In the new stop-motion animation, A Pancake Moon, a personified egg is curiously dancing through the forest. Following a dreamlike state of consciousness, the perfectly smooth egg meets a trio of mischievous animals who entice and seduce it. To escape the forest floor, the egg transforms into a moon and continues to dance along the skyline. Light and floating at first, it grows and grows until gravity finally gives way. After falling from the sky, the moon loses its shape and its sense of self. Ravaged and imperfect from trying to fulfill itself, the moon eventually becomes deflated and defeated. The sequence ends with a single egg alone in the forest, unhatched and waiting to emerge.

The relationship between mother and child has been investigated throughout art history and has been an important theme in Djurberg and Berg’s practice. In this new body of work, the artist’s contemporary perspective of child and mother has shifted now that Djurberg has become a mother. Fragments of personal narratives are revealed throughout the new body of work, playing out through a range of surrogates typically used by the artists – fairytale characters, animals, post-humans and stereotypes.

Berg, a musician and composer, adds yet another layer of emotional depth through sound.
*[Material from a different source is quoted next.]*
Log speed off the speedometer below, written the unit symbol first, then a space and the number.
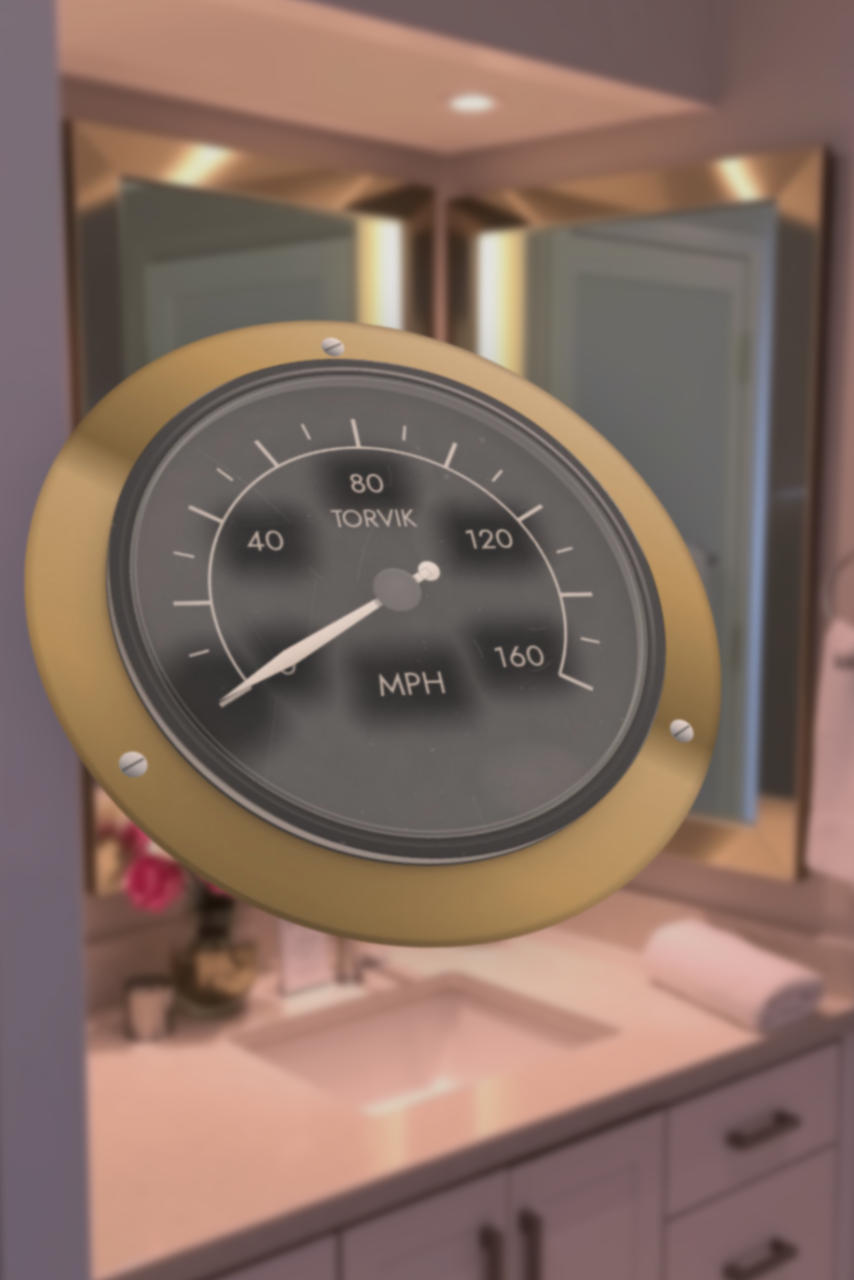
mph 0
With his compositions, drama is either reinforced or awkwardly highlighted by contrasting the portrayed scene.


Working in an intuitive and curious mode, uninhibited by traditional methods of art making, Djurberg laboriously handcrafts elaborate environments and characters out of clay, plasticene, foam, wire, fabric and paint resulting in a gummy, flamboyant aesthetic. The visceral textures conveyed in Djurberg’s figures further elaborate the emotions provoked by their misdemeanors.

The artists’ collaborations have been exhibited widely around the world. In 2009, Djurberg & Berg presented their installation The Experiment at the 53rd Venice Biennial "Making Worlds" curated by Daniel Birnbaum where they were awarded the Silver Lion for Best Emerging Artists.

Upcoming, Djurberg and Berg will have a solo exhibition at Musée d'Art Contemporain in Lyon, France in February 2023. Other important solo presentations include Prada Rong Zhai, Shanghai, China (2021); Baltimore Museum of Art, Baltimore (2019); Schrin Kunsthalle, Frankfurt (2019); MART, Rovereto (2019); Moderna Museet, Stockholm (2018); Stavanger Art Museum (MUST), Norway (2017); Sammlung Goetz, Munich, Germany (2015); ARoS Aarhus Kunstmuseum, Aarhus, Denmark (2015); Walker Art Center, Minneapolis, New Museum, New York (2012); Camden Arts Center, London (2011); Museum Boijmans Van Beuningen, Rotterdam (2011); Wexner Center for the Arts, Columbus, Ohio (2011); Natural History Museum, Basel (2010); Hammer Museum, Los Angeles (2008); Fondazione Prada, Milan (2008); Kunsthalle Winterhur, Switzerland (2007); among others.

The artists’ works are represented in the collections of Hammer Museum, Los Angeles; The Museum of Modern Art, New York; Solomon R. Guggenheim Museum, New York; Fondazione Prada, Milan; Goetz Collection, Munich; Moderna Museet, Stockholm; Kunsthaus Züruch, Zürich; and Whitechapel, London, among others.